Databricks SQL type precedence

Databricks SQL uses several rules that govern how conflicts between data types are resolved. At the heart of this conflict resolution is the type precedence list which defines whether values of a given data type can be promoted to another data type implicitly.

Data type Precedence list (from narrowest to widest)
TINYINT TINYINT -> SMALLINT -> INT -> BIGINT -> DECIMAL -> FLOAT- -> DOUBLE
SMALLINT SMALLINT -> INT -> BIGINT -> DECIMAL -> FLOAT (1) -> DOUBLE
INT INT -> BIGINT -> DECIMAL -> FLOAT (1) -> DOUBLE
BIGINT BIGINT -> DECIMAL -> FLOAT (1) -> DOUBLE
DECIMAL DECIMAL -> FLOAT (1) -> DOUBLE
FLOAT FLOAT (1) -> DOUBLE
DOUBLE DOUBLE
DATE DATE -> TIMESTAMP
TIMESTAMP TIMESTAMP
ARRAY ARRAY (2)
BINARY BINARY
BOOLEAN BOOLEAN
INTERVAL INTERVAL
MAP MAP (2)
STRING STRING
STRUCT STRUCT (2)

(1) For least common type resolution FLOAT is skipped to avoid loss of precision.
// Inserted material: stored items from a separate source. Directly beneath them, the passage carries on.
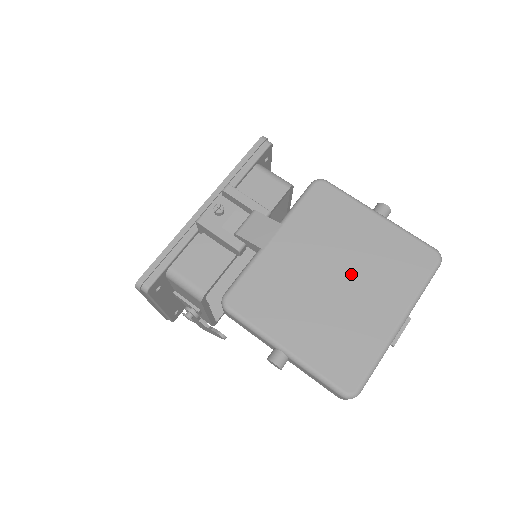
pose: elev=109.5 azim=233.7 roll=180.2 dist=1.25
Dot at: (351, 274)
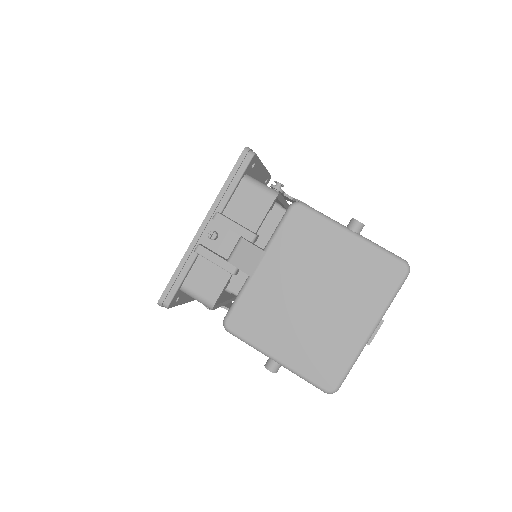
Dot at: (328, 292)
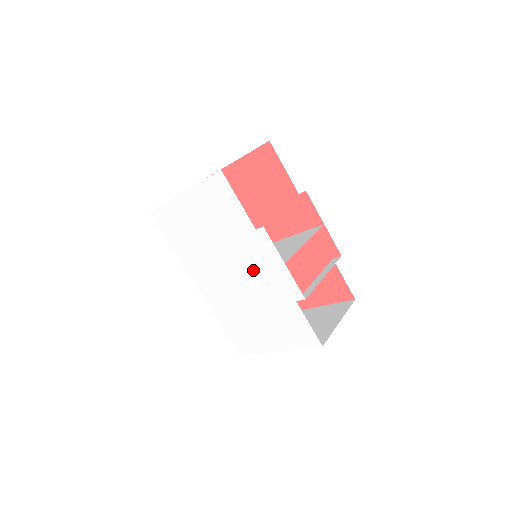
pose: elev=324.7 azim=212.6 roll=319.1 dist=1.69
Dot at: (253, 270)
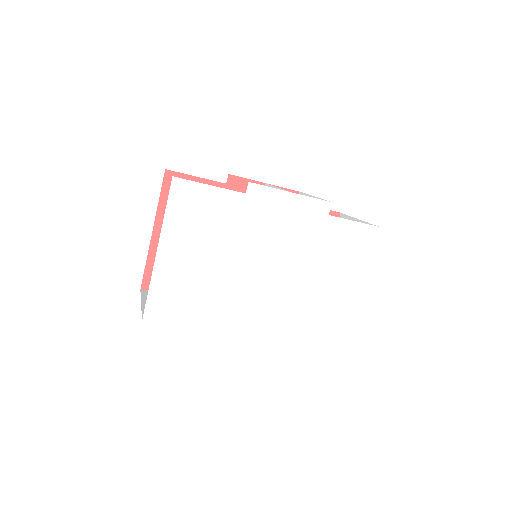
Dot at: (276, 237)
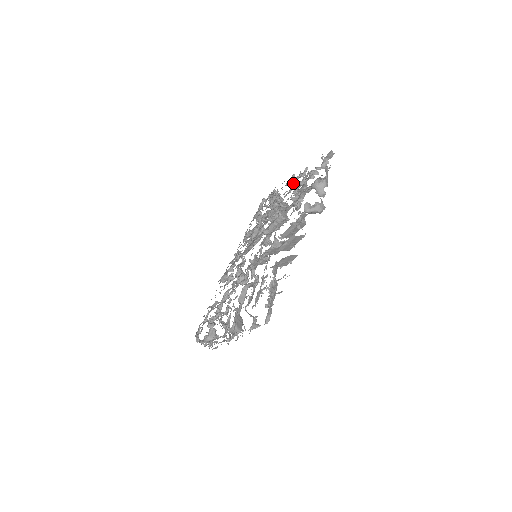
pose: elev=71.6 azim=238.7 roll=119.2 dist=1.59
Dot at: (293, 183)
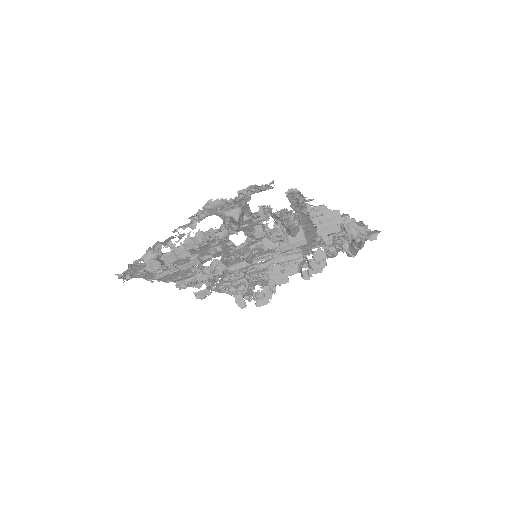
Dot at: occluded
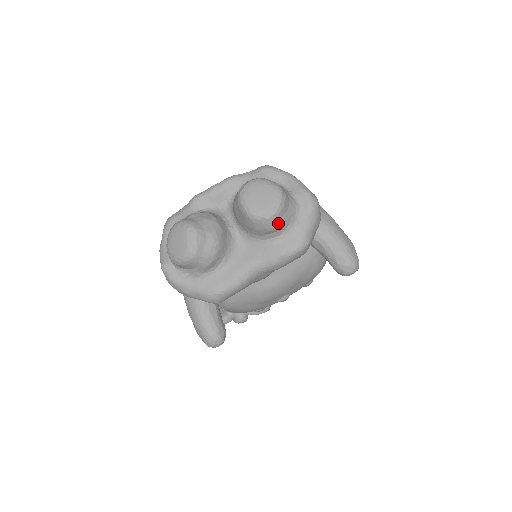
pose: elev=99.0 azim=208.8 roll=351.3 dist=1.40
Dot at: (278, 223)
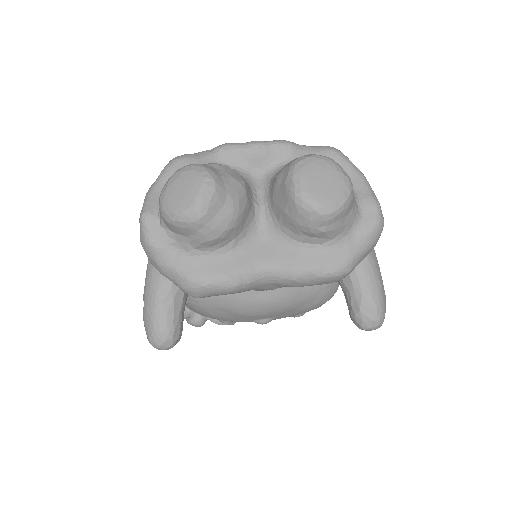
Dot at: (329, 227)
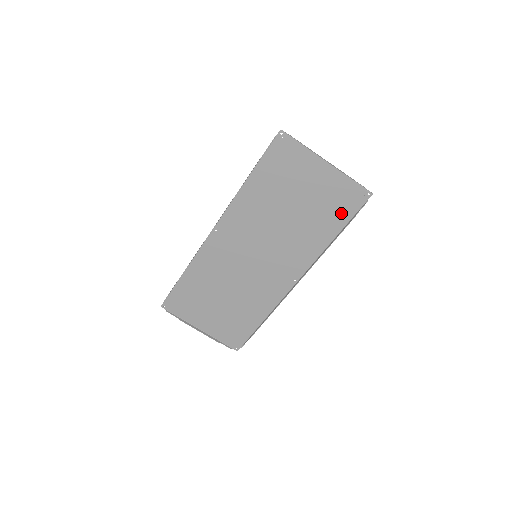
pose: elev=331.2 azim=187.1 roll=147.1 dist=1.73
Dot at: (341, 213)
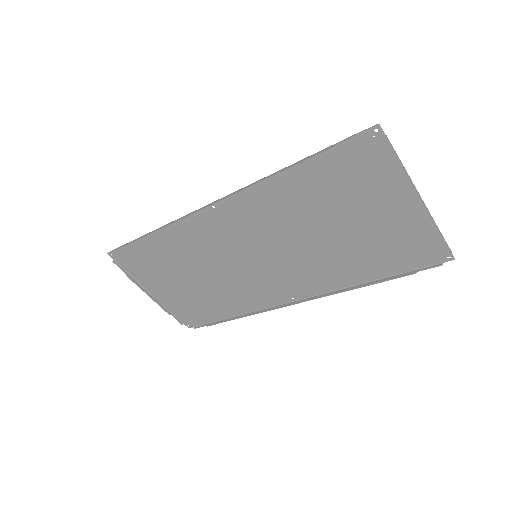
Dot at: (397, 261)
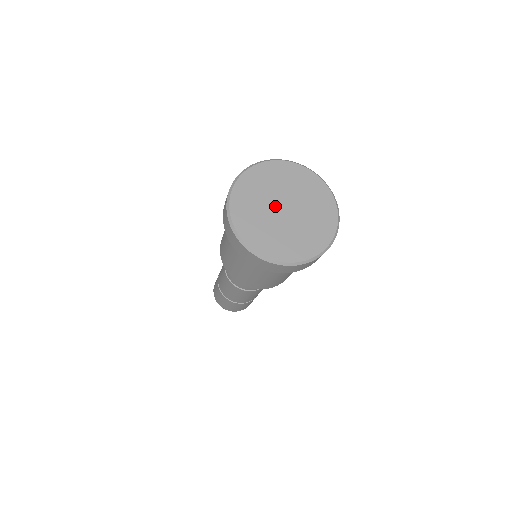
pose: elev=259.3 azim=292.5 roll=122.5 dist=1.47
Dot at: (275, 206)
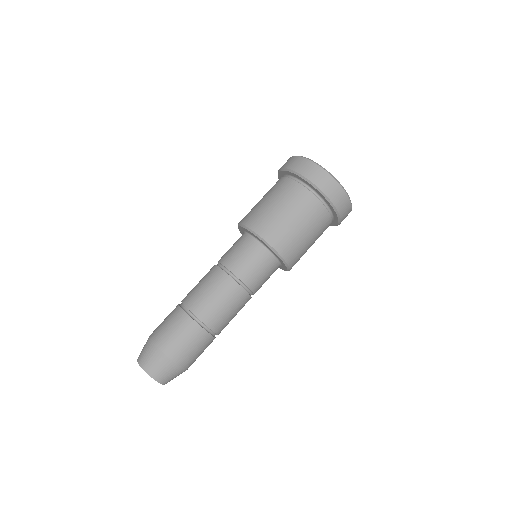
Dot at: occluded
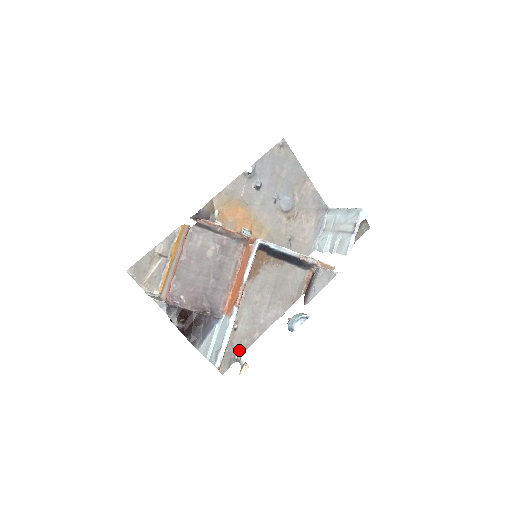
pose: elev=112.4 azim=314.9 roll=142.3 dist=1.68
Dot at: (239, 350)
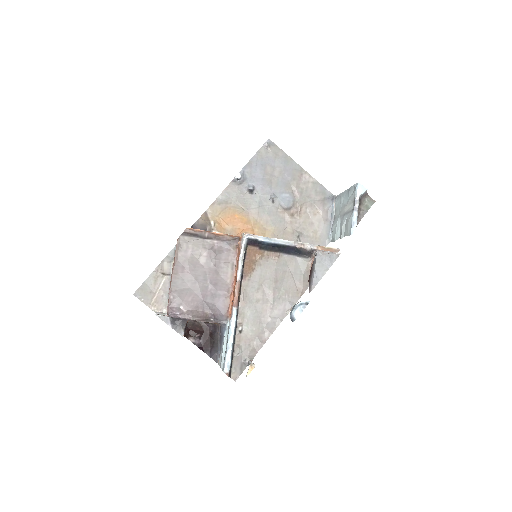
Dot at: (249, 353)
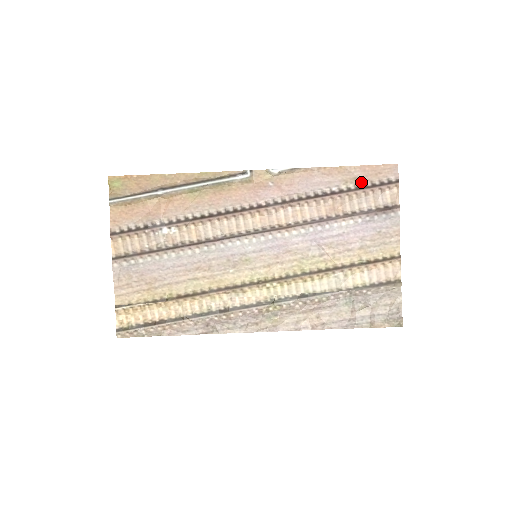
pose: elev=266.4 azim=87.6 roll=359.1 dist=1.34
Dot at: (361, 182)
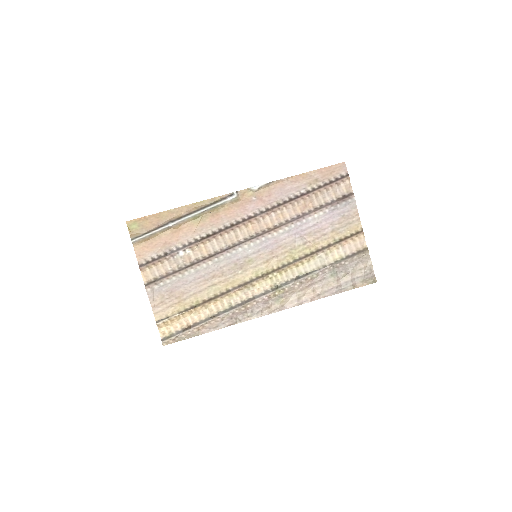
Dot at: (321, 182)
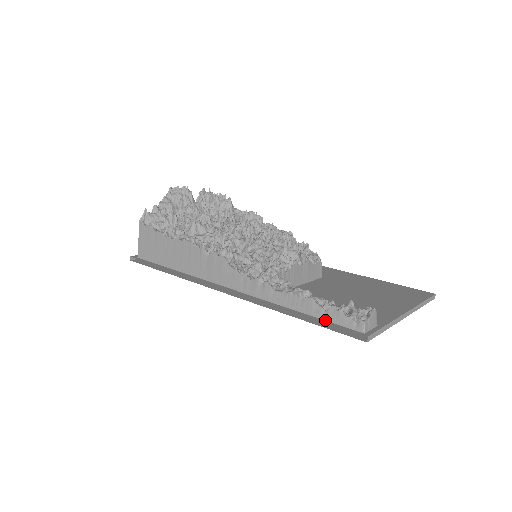
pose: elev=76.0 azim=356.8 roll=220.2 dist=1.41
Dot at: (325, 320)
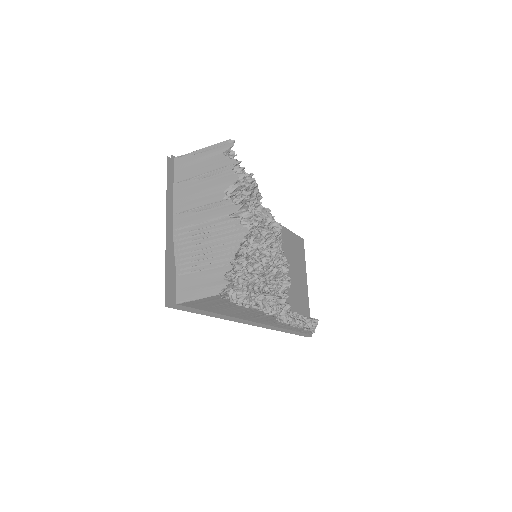
Dot at: (300, 332)
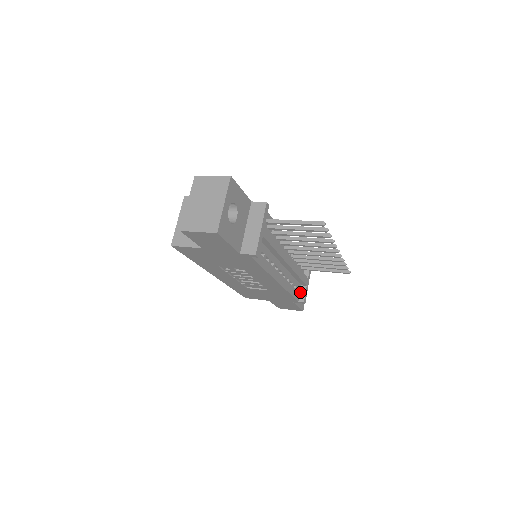
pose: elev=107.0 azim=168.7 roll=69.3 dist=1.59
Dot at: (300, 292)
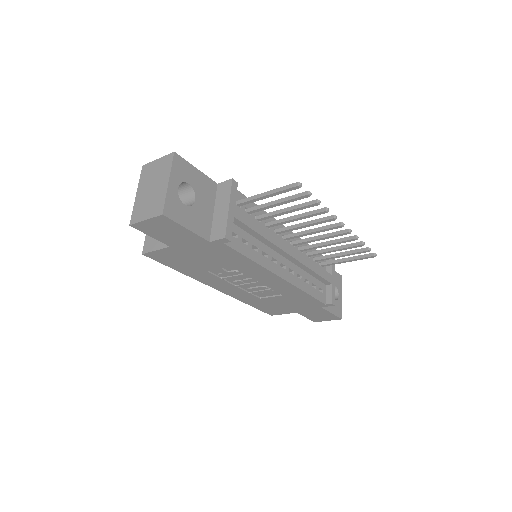
Dot at: (326, 293)
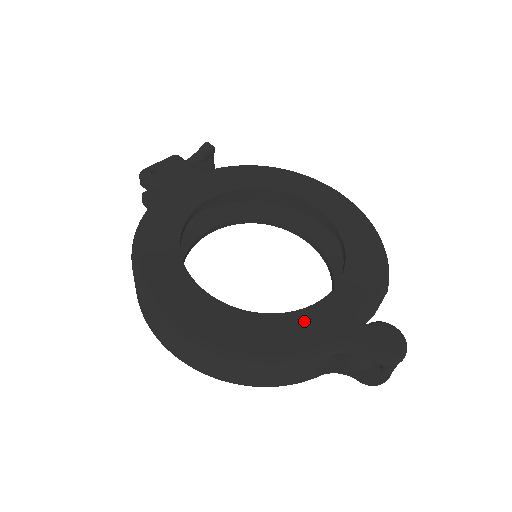
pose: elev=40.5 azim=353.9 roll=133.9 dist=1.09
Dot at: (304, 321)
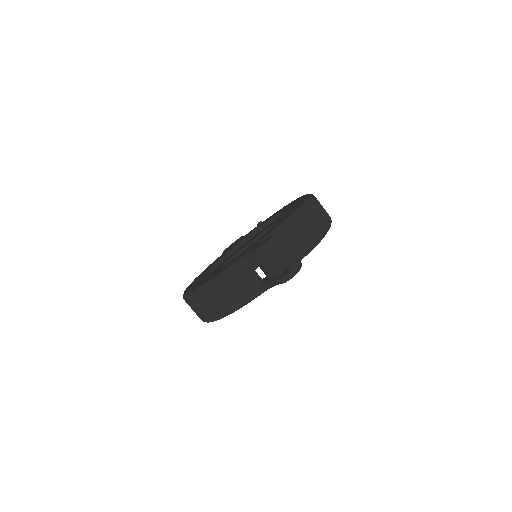
Dot at: (233, 260)
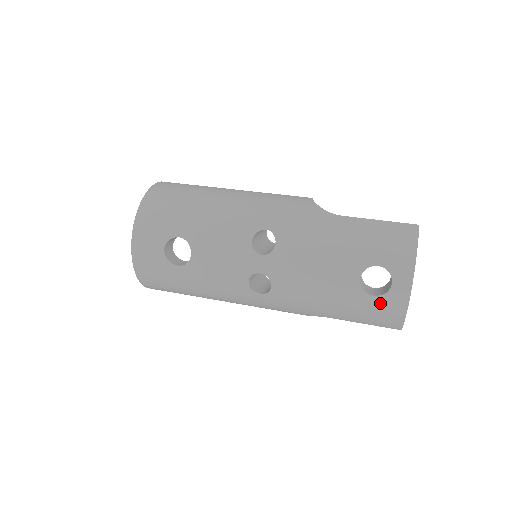
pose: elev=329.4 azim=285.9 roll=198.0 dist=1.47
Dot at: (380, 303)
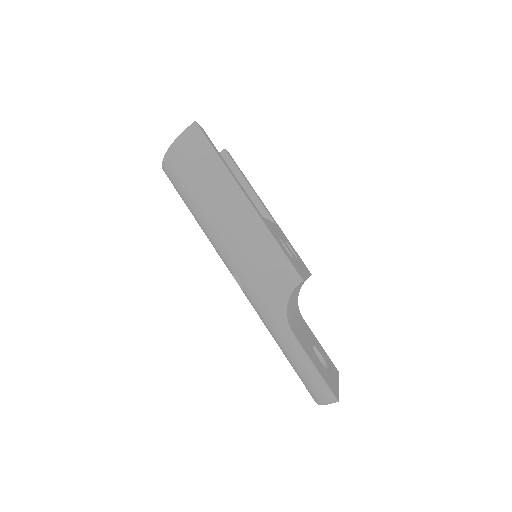
Dot at: occluded
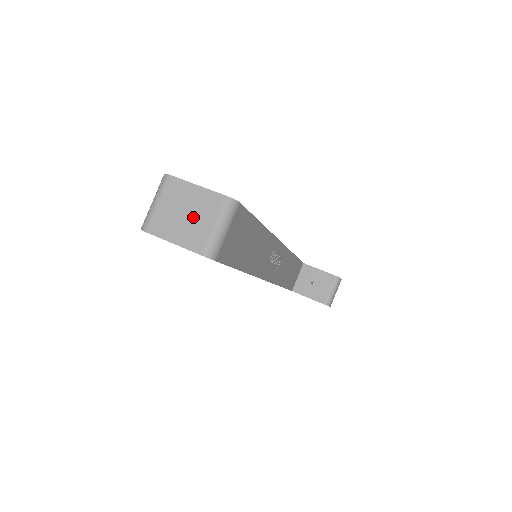
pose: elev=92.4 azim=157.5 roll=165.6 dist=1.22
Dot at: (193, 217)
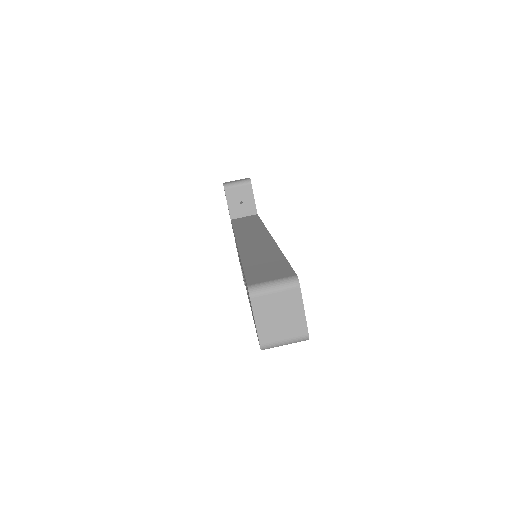
Dot at: (281, 323)
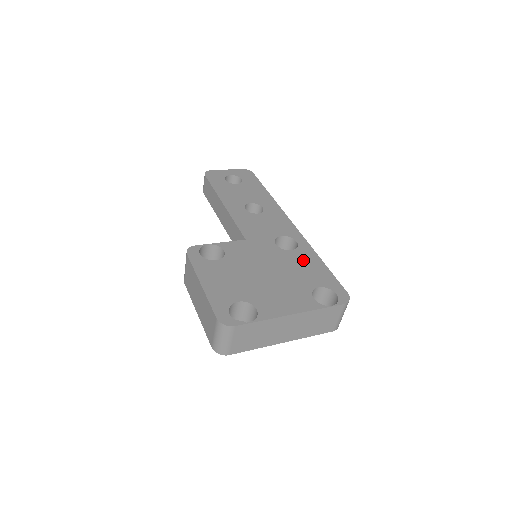
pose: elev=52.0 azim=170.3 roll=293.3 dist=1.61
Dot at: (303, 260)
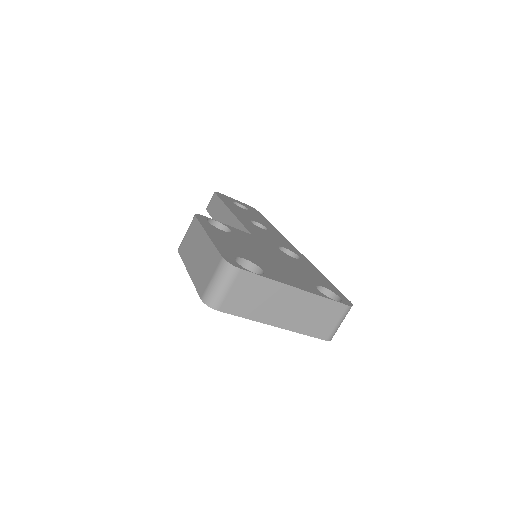
Dot at: (306, 267)
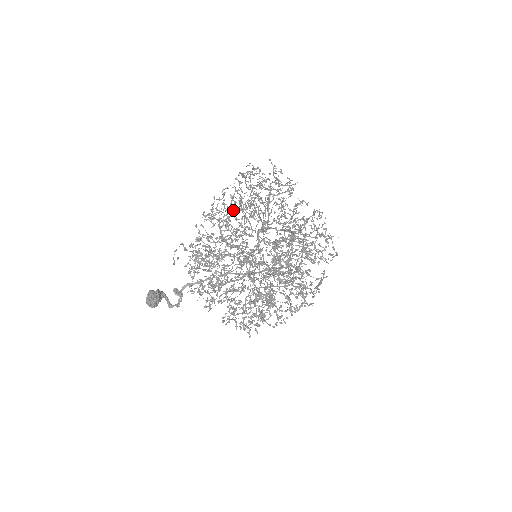
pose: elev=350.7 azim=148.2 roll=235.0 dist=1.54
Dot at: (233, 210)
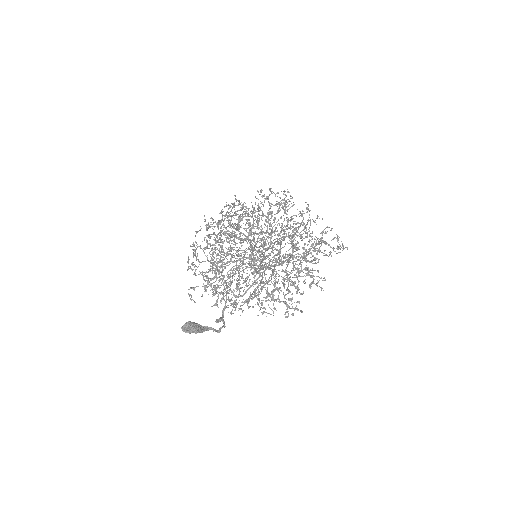
Dot at: occluded
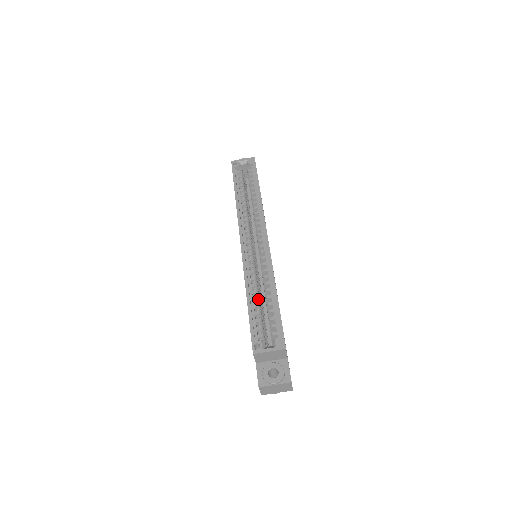
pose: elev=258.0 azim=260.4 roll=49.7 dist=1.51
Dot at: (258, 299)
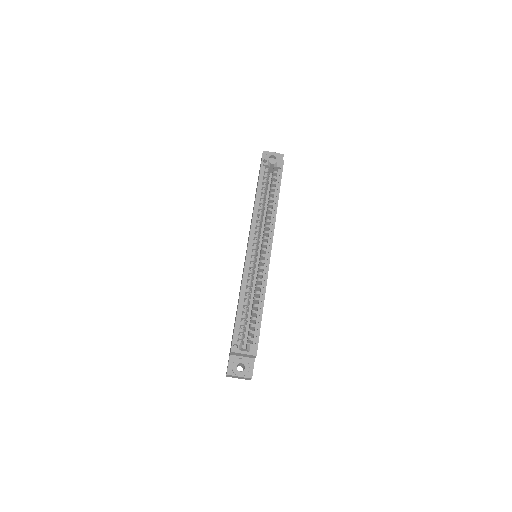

(2) For a complex type the precedence rule applies recursively to its component elements.

String literals and NULL

Special rules apply for string literals and untyped NULL.

A NULL can be promoted to any other type. A string literal can be promoted to any simple data type.

This is a graphical depiction of the precedence hierarchy:

Graphical representation of precedence rules

Least common type resolution

The least common type from a set of types is the narrowest type reachable from the precedence list by all elements of the set of types.

The least common type resolution is used to:

  • Decide whether a function expecting a parameter of a type can be invoked using an argument of a narrower type.
  • Derive the argument type for functions which expect a shared argument type for multiple parameters, such as coalesce, least, or greatest.
  • Derive the operand types for operators such as arithmetic operations or comparisons.
  • Derive the result type for expressions such as the case expression.
  • Derive the element, key, or value types for array and map constructors.

Special rules are applied if the least common type resolves to FLOAT:

If any of the contributing types is INT, BIGINT, or DECIMAL the least common type is pushed to DOUBLE to avoid potential loss of digits.

Examples

The coalesce function (Databricks SQL) accepts any set of argument types as long as they share a least common type.

The result type is the least common type of the arguments.

> SELECT typeof(coalesce(1Y, 1L, NULL));
  BIGINT

> SELECT typeof(coalesce(1, DATE'2020-01-01'));
Error: Incompatible types [INT, DATE]

> SELECT typeof(coalesce(ARRAY(1Y), ARRAY(1L)))
  ARRAY<BIGINT>

> SELECT typeof(coalesce(1, 1F))
  DOUBLE

> SELECT typeof(coalesce(1L, 1F))
  DOUBLE

> SELECT (typeof(coalesce(1BD, 1F))
  DOUBLE

The substring function (Databricks SQL) expects arguments of type INT for the start and length parameters.

> SELECT substring('hello', 1Y, 2);
he

> SELECT substring('hello', 1, 2);
He

> SELECT substring('hello', '1', 2);
he

> SELECT substring('hello', 1L, 2);
Error: Argument 2 requires an INT type.

> SELECT substring('hello', str, 2)
  FROM VALUES(CAST('1' AS STRING)) AS T(str);
Error: Argument 2 requires an INT type.